- ASSIGNED TASK -
Exactly the lines from the beginning of the records below through the line with "Prepared by:\\" must be given again, without pictures.

- Saved data entries -
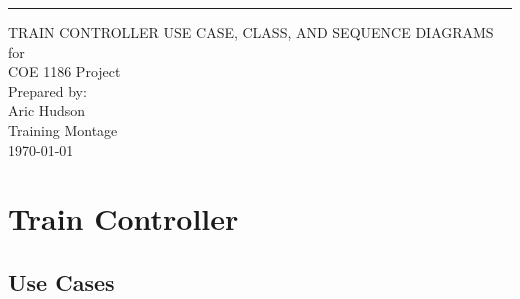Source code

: \documentclass{scrreprt}
\begin{document}
\begin{flushright}
    \rule{16cm}{5pt}\vskip1cm
    \begin{bfseries}
        \Huge{TRAIN CONTROLLER USE CASE, CLASS, AND SEQUENCE DIAGRAMS}\\
        \vspace{.9cm}
        for\\
        \vspace{.9cm}
        COE 1186 Project\\
        \vspace{.9cm}
        \vspace{.9cm}
        Prepared by:\\
        Aric Hudson\\
        \vspace{4.9cm}
        Training Montage\\
        \vspace{.9cm}
        \today\\
    \end{bfseries}
\end{flushright}

\tableofcontents

\chapter{Train Controller}

\section{Use Cases}
\end{document}
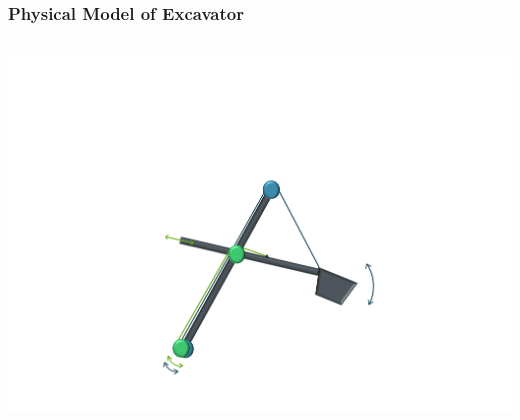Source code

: \begin{frame}
	\frametitle{Physical Model of Excavator}
	
	
	\begin{columns}
		\centering
		\includegraphics[trim=30cm 5cm 30cm 23cm, clip=true, width=\linewidth]{img/Excavator_Only}
	\end{columns}
	
\end{frame}

%	
%	
%	
%	
%	

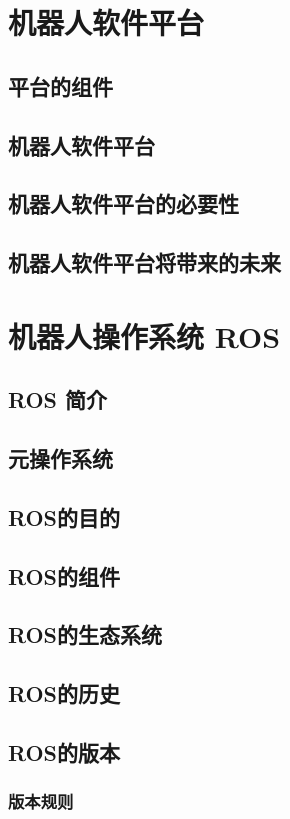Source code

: \documentclass[geye,green,kindle,cn]{elegantnote}
\begin{document}
\section{机器人软件平台}
\subsection{平台的组件}
\subsection{机器人软件平台}
\subsection{机器人软件平台的必要性}
\subsection{机器人软件平台将带来的未来}
\section{机器人操作系统 ROS}
\subsection{ROS 简介}
\subsection{元操作系统}
\subsection{ROS的目的}
\subsection{ROS的组件}
\subsection{ROS的生态系统}
\subsection{ROS的历史}
\subsection{ROS的版本}
\subsubsection{版本规则}
\end{document}
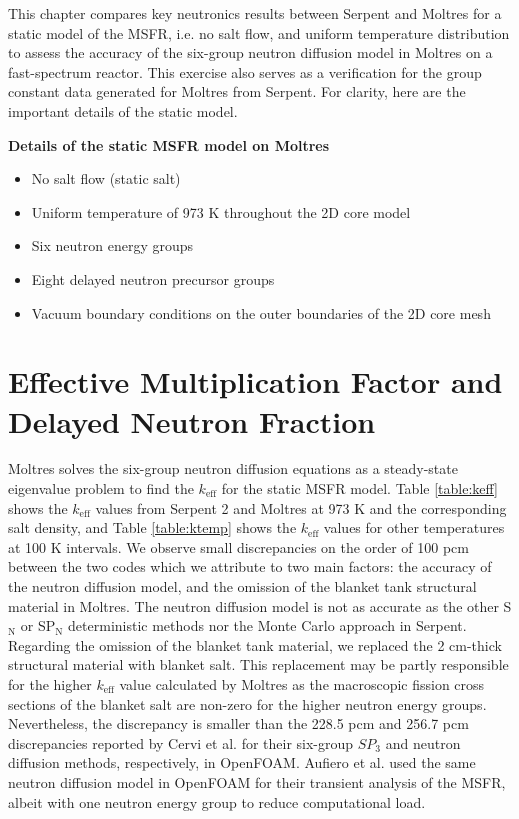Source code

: This chapter compares key neutronics results between Serpent and Moltres
for a static model of the \gls{MSFR}, i.e. no salt flow, and uniform
temperature distribution to assess the accuracy of the
six-group neutron diffusion model in Moltres on a fast-spectrum reactor. This
exercise also serves as a verification for the group constant data
generated for Moltres from Serpent. For clarity, here are the important
details of the static model.

\textbf{Details of the static \gls{MSFR} model on Moltres}
\begin{itemize}
    \item No salt flow (static salt)
    \item Uniform temperature of 973 K throughout the 2D core model
    \item Six neutron energy groups
    \item Eight delayed neutron precursor groups
    \item Vacuum boundary conditions on the outer boundaries of the 2D core
    mesh
\end{itemize}

\section{Effective Multiplication Factor and Delayed Neutron Fraction}

Moltres solves the six-group neutron diffusion equations as a
steady-state eigenvalue problem to find the $k_{\text{eff}}$ for the static
\gls{MSFR} model. Table
\ref{table:keff} shows the $k_{\text{eff}}$ values from Serpent 2 and Moltres
at 973 K and the corresponding salt density, and Table \ref{table:ktemp} shows
the $k_{\text{eff}}$ values for other temperatures at 100 K intervals. We
observe small discrepancies on the order of 100 pcm between the two codes
which we attribute to two main factors: the accuracy of the neutron diffusion
model, and the omission of the blanket tank structural material in Moltres.
The neutron diffusion model is not as accurate as the other S$_{\text{N}}$ or
SP$_{\text{N}}$ deterministic methods nor the Monte Carlo approach in Serpent.
Regarding the omission of the blanket tank material, we replaced the
2 cm-thick structural material with blanket salt. This replacement may be
partly responsible for the higher $k_{\text{eff}}$ value calculated by Moltres
as the macroscopic fission cross sections of the blanket salt are non-zero for
the higher neutron energy groups. Nevertheless, the discrepancy is smaller
than the 228.5 pcm and 256.7 pcm discrepancies reported by Cervi et al.
\cite{cervi_development_2019} for their six-group $SP_3$ and neutron
diffusion methods, respectively, in OpenFOAM. Aufiero et al.
\cite{aufiero_development_2014} used the same neutron diffusion model in
OpenFOAM for their transient analysis of the \gls{MSFR}, albeit with one
neutron energy group to reduce computational load.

- EXERCISE SOLUTION -
Source code

: \documentclass{scrreprt}
\begin{document}
\begin{flushright}
    \rule{16cm}{5pt}\vskip1cm
    \begin{bfseries}
        \Huge{TRAIN CONTROLLER USE CASE, CLASS, AND SEQUENCE DIAGRAMS}\\
        \vspace{.9cm}
        for\\
        \vspace{.9cm}
        COE 1186 Project\\
        \vspace{.9cm}
        \vspace{.9cm}
        Prepared by:\\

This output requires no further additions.